しかし「これまで取引の経験がなくどの会社を利用したらいいかわからない」と悩んでいる方もいらっしゃるでしょう。
そこで以下では、手数料を抑えたい方向けの不動産会社選びのポイントを紹介します。
不動産一括査定サイトを活用して高値で取引してくれる会社を見つける
取引にかかる手数料を抑えたい方は、不動産一括査定サイトを活用して高値で取引してくれる会社を見つけましょう。
サイトに物件の情報を入力するだけで、4から6社程度の会社から見積もりをもらえます。
たとえば会社員で「仕事が忙しく時間が取れない。休日は家族との時間もあるし…」という方も、不動産一括査定サイトを利用すればすぐに複数社から査定をもらえます。
仲介手数料を値切るよりも良質な不動産会社・担当者に出会える可能性があるので、取引先が見つかっていない方は不動産一括査定サイトを活用してみてください。
仲介手数料について正しい知識をもった会社・担当者を見つける
不動産売却で手数料を抑えるためにも、仲介手数料について正しい知識をもった会社・担当者を見つけましょう。
余計に支払う費用を減らして、適切な分だけ仲介手数料を支払うためです。
以下に仲介手数料でよくある誤った取引事例をまとめるので、参考にしてみてください。
【仲介手数料にまつわる誤った取引事例】
仲介手数料は売買契約が決まったときに発生する成果報酬型の費用です。着手金として支払う必要はありません。
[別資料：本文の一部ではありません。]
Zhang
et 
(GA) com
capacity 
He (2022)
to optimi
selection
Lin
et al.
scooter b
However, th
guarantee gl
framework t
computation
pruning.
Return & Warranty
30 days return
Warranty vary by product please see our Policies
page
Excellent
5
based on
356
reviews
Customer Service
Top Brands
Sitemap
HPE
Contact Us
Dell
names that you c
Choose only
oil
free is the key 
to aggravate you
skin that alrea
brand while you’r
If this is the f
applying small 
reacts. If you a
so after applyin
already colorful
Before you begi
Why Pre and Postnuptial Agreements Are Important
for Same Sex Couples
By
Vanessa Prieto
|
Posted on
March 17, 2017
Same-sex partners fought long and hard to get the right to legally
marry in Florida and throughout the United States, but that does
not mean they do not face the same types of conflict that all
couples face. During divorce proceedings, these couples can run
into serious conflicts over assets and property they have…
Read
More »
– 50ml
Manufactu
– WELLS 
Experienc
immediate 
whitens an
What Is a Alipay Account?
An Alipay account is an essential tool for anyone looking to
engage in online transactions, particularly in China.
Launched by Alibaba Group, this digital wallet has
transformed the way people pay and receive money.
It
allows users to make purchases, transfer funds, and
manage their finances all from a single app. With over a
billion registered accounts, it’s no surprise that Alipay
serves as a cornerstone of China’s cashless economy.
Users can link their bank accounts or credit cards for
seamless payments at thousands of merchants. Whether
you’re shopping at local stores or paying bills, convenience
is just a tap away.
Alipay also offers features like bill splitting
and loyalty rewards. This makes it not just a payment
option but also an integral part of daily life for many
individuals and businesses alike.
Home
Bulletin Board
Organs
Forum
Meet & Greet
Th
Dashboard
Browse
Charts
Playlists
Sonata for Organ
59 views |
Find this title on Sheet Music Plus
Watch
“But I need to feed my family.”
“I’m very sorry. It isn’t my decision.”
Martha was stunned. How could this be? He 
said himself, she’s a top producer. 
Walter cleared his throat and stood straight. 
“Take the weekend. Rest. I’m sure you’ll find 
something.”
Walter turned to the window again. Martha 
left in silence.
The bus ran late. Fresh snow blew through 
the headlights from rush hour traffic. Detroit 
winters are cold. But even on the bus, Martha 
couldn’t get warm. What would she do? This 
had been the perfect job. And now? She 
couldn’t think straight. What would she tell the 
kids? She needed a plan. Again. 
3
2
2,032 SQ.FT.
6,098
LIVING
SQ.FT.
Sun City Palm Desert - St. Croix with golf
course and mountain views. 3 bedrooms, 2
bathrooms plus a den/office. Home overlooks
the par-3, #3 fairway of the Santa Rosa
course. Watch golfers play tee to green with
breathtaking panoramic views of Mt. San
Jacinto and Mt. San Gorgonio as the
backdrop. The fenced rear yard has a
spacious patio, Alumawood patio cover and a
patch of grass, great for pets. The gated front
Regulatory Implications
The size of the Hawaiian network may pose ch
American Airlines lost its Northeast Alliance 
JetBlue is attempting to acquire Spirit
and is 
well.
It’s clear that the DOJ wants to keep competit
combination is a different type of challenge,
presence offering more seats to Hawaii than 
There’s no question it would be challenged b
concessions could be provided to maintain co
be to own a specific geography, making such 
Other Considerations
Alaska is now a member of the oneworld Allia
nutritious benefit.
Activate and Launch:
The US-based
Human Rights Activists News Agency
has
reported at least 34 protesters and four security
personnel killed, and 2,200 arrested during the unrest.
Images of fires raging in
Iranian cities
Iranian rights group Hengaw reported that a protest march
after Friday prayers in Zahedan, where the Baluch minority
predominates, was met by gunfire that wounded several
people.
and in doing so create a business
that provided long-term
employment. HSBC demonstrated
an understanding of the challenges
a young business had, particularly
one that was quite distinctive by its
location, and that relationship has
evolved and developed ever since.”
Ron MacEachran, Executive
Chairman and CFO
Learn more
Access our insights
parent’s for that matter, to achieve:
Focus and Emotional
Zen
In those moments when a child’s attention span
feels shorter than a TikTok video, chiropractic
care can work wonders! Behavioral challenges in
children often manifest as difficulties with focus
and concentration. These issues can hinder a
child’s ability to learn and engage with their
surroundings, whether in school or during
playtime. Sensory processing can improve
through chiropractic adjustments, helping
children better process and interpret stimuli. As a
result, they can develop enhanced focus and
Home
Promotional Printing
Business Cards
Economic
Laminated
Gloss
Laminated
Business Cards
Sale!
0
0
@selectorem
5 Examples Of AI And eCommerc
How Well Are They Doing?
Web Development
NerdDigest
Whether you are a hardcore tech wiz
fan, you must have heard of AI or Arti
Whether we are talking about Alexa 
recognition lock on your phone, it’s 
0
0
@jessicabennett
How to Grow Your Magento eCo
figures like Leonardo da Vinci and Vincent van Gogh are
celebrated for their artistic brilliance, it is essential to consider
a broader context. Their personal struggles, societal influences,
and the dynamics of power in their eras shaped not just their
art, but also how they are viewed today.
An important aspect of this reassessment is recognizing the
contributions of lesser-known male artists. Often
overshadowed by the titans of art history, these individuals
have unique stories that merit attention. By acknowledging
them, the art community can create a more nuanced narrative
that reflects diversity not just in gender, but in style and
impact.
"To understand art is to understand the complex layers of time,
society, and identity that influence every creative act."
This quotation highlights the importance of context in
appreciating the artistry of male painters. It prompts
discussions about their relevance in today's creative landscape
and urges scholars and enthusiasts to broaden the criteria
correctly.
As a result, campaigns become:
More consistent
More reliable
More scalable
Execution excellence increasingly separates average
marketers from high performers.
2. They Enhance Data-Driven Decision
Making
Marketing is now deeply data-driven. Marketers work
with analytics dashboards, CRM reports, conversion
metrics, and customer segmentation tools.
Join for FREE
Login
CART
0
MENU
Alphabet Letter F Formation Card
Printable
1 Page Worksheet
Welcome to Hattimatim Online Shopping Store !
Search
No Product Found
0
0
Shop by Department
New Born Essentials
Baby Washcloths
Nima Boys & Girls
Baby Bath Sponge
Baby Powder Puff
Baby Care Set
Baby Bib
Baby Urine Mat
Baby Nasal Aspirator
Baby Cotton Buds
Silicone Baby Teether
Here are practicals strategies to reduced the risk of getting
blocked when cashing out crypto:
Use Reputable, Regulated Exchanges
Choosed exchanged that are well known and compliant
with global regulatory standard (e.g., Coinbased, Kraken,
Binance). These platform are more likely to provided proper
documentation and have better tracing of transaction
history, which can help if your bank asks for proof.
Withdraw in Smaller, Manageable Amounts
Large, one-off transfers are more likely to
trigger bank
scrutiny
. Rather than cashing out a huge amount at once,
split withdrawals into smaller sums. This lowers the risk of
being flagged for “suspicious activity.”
決まっているのは上限で、費用が決まっているとは限りません。事実を曲げて説明している可能性があります。 |
不動産売却の手数料にまつわるよくある質問
不動産売却の手数料にまつわるよくある質問をまとめました。
ひとつでも疑問点を減らして、手数料で損しないようにしてください。
仲介手数料は誰が支払う義務がありますか?
仲介手数料は売主と買主それぞれが支払うこととなっています。
売主と買主はそれぞれ別の会社が担当していることも、同じ会社が担当していることもあります。
基本的に売主側も仲介手数料を支払うと理解しておきましょう。
不動産売却にかかる経費は?
仲介手数料や登記費用、印紙税などさまざまな種類の経費がかかります。
詳しい解説は「不動産売却にかかる手数料の種類」でまとめているので、参考にしてみてください。
不動産の販売手数料とは?
不動産の販売手数料とは、売主と買主の間に入って案内から引き渡しまでサポートする仲介会社に支払う手数料のことです。
仲介手数料と同じ意味のため、二重でかかると勘違いしないようにしましょう。
まとめ
本記事では、不動産売却にかかる手数料はいくらなのか解説しました。
不動産売却にかかる手数料は仲介手数料だけでなく、登記費用や印紙税などもかかります。
仲介手数料だけに注目せず、その他にも費用がかかると知っておくと正しく手数料を見積もれて損しないでしょう。
譲渡益を多くするためには、査定額の高い不動産会社を見つけるのがおすすめです。
不動産会社とのコネクションが少ない方は、不動産一括査定サイトを活用して複数社から見積もりをもらってください。